Table 4 describes the use of concomitant medications with a potential effect on cardiac function in the overall study population (906 patients) and in the population who underwent the extended monitoring (34 patients). No significant relationship between the concomitant treatment with beta-blockers, selective serotonin reuptake inhibitors (SSRI), tricyclic antidepressants, serotonin–norepinephrine reuptake inhibitors (SNRI) antidepressants, antipsychotic drugs, muscle relaxants, antimuscarinic drugs or macrolide antibiotics and the need for extended monitoring was found; while the use of topiramate, 4-aminopyridine and trazodone were found to be significantly associated with need for extended monitoring (p = 0.03, p = 0.01, p = 0.03 respectively), the patient numbers were small (2/34, 2/34 and 1/34, respectively). In detail, topiramate was taken by one patient who developed second-degree AVB and by one patient who was not discharged due to lowest HR at sixth hour (HR after 6 hours was 65 bpm), while two patients treated with 4-aminopyridine were not discharged due to lowest HR at sixth hour. Additionally, the only patient with first-degree AVB was the only subject treated with the antidepressant drug trazodone in the whole cohort. Given the small number of subjects, caution is warranted in interpreting these results.

Table 4

Concomitant medications, n (%), in the total patient population (n  906) and in patients who underwent extended monitoring after the first dose of fingolimod (n  34)

Potential CV effect	Drug class	Drug	Total population	Patients who underwent extended monitoring	P-value*
Bradycardia	Antihypertensive	Beta-blockers	6 (0.7)	0	NS
	Anti-epilepsy, anti-migraine	Topiramate	8 (0.9)	2 (0.6)	0.03
Prolong QT interval	Anti-fatigue	Amantadine	18 (2.0)	1 (0.3)	NS
		Modafinil	4 (0.4)	0	NS
		4-Aminopiridine	5 (0.5)	2 (0.6)	0.01
	Antidepressant	Tricyclicsa	10 (1.1)	0	NS
		SSRIsb	58 (6.4)	1 (0.3)	NS
		Escitalopram	26 (2.9)	1 (0.3)	NS
		SNRIsc	35 (3.9)	2 (0.6)	NS
		Duloxetine	21 (2.3)	2 (0.6)	NS
		Trazodone	1 (0.1)	1 (0.3)	0.03
		Bupropion	2 (0.2)	0	NS
		Mirtazapine	3 (0.3)	0	NS
	Anti-psychotics		7 (0.8)	0	NS
	Muscle relaxants	Tizanidine	3 (0.3)	0	NS
	Antimuscarinic drugs	Tolterodine	2 (0.2)	0	NS
		Solifenacin	5 (0.5)	0	NS
	Antibiotics	Macrolides	1 (0.1)	0	NS
Otherd	Benzodiazepines		39 (4.3)	2 (0.6)	NS
	ACE-inhibitors		14 (1.5)	1 (0.3)	NS
	Gabapentin		24 (2.6)	2 (0.6)	NS
	Levotiroxine		40 (4.4)	2 (0.6)	NS
	Tamsulosin		12 (1.3)	1 (0.3)	NS
	Baclofen		39 (4.3)	1 (0.3)	NS

ACE: angiotensin-converting enzyme, CV: cardiovascular, NS: not significant, SNRI: serotonin norepinephrine reuptake inhibitor, SSRI: selective serotonin reuptake inhibitor.

*P-value was calculated using the Fisher’s exact test.

aClomipramine and amitryptiline.

Information provided:
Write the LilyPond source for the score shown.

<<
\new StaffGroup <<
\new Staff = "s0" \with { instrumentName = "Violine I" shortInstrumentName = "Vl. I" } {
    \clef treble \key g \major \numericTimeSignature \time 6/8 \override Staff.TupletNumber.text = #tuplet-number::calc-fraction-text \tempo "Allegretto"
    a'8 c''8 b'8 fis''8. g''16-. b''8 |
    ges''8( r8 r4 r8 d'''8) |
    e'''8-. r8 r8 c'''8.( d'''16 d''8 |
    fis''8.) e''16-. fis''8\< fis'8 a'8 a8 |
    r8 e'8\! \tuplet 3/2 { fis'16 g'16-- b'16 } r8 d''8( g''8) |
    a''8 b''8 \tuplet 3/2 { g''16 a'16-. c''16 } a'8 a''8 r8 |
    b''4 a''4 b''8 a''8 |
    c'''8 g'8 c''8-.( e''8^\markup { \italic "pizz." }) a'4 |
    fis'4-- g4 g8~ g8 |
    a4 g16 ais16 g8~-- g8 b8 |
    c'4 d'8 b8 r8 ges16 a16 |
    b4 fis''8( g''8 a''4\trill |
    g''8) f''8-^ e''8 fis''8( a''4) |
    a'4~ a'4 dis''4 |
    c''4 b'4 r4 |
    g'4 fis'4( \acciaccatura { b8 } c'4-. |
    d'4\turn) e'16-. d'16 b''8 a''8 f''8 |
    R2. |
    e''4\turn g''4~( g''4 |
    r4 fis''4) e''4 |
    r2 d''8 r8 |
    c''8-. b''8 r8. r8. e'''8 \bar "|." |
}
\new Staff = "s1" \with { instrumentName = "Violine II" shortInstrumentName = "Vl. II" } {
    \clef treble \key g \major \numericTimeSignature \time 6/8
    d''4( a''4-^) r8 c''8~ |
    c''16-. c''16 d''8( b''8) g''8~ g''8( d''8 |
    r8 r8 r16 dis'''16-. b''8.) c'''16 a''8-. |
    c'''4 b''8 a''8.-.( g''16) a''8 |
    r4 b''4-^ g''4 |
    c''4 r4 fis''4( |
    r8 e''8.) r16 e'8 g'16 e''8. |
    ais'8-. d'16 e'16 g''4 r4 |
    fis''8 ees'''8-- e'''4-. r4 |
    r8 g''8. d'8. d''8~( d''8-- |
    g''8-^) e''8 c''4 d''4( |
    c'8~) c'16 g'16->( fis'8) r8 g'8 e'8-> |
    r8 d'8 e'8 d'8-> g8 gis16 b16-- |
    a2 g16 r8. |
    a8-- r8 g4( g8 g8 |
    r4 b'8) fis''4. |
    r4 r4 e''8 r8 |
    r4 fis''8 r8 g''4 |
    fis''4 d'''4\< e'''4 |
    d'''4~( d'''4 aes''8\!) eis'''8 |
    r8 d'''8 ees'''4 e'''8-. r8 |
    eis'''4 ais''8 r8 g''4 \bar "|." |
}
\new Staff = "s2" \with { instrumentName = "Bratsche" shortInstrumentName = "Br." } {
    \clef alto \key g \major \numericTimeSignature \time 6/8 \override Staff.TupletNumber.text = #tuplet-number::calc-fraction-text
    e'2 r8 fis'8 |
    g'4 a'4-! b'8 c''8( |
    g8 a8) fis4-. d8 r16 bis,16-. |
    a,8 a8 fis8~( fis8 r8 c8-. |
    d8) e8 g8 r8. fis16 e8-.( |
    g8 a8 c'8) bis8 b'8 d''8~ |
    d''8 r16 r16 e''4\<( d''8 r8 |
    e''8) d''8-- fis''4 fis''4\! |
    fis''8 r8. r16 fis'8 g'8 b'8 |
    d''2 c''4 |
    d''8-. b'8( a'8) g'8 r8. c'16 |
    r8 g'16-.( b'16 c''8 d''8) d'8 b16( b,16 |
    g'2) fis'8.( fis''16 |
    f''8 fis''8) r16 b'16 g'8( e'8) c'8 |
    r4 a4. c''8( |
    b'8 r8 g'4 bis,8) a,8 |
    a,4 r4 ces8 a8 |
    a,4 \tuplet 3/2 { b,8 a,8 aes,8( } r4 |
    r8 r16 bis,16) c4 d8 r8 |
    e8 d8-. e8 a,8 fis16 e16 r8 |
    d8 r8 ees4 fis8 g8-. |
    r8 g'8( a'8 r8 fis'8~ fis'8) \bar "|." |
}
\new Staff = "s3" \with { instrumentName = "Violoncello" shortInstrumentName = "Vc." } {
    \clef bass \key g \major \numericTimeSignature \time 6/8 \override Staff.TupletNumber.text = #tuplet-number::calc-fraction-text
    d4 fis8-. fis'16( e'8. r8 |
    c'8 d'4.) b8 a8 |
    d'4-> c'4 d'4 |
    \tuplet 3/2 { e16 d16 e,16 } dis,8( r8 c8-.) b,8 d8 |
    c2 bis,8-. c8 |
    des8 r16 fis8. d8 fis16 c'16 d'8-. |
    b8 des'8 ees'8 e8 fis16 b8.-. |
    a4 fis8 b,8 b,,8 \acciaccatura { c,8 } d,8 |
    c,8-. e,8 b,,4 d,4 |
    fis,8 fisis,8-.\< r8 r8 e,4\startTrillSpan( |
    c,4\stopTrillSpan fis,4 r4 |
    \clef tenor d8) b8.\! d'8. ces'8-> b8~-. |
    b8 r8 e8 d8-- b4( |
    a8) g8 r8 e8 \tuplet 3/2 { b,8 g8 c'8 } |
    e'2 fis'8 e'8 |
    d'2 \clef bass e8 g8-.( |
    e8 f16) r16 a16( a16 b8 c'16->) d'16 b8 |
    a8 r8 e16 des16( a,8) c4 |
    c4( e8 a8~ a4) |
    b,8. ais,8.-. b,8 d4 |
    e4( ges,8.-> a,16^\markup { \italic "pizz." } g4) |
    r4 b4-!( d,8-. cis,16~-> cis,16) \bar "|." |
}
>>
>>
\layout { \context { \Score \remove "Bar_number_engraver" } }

Questions on the material:
• a. Answer these about the passage on concomitant medications, one per line:
(i) How many patients made up the overall study population?
(ii) What was notable about the only patient with first-degree AVB with regard to trazodone?
(iii) Which test was used to calculate the P-values?
• b. From the passage on concomitant medications, write out the part starting with "ACE: angiotensin-converting enzyme, CV: cardiovascular, NS: not" and going on through "aClomipramine and amitryptiline.".

Exercise results:
• a.
(i) 906 patients.
(ii) That patient was the only subject in the whole cohort treated with trazodone.
(iii) Fisher's exact test.

• b.
ACE: angiotensin-converting enzyme, CV: cardiovascular, NS: not significant, SNRI: serotonin norepinephrine reuptake inhibitor, SSRI: selective serotonin reuptake inhibitor.

*P-value was calculated using the Fisher’s exact test.

aClomipramine and amitryptiline.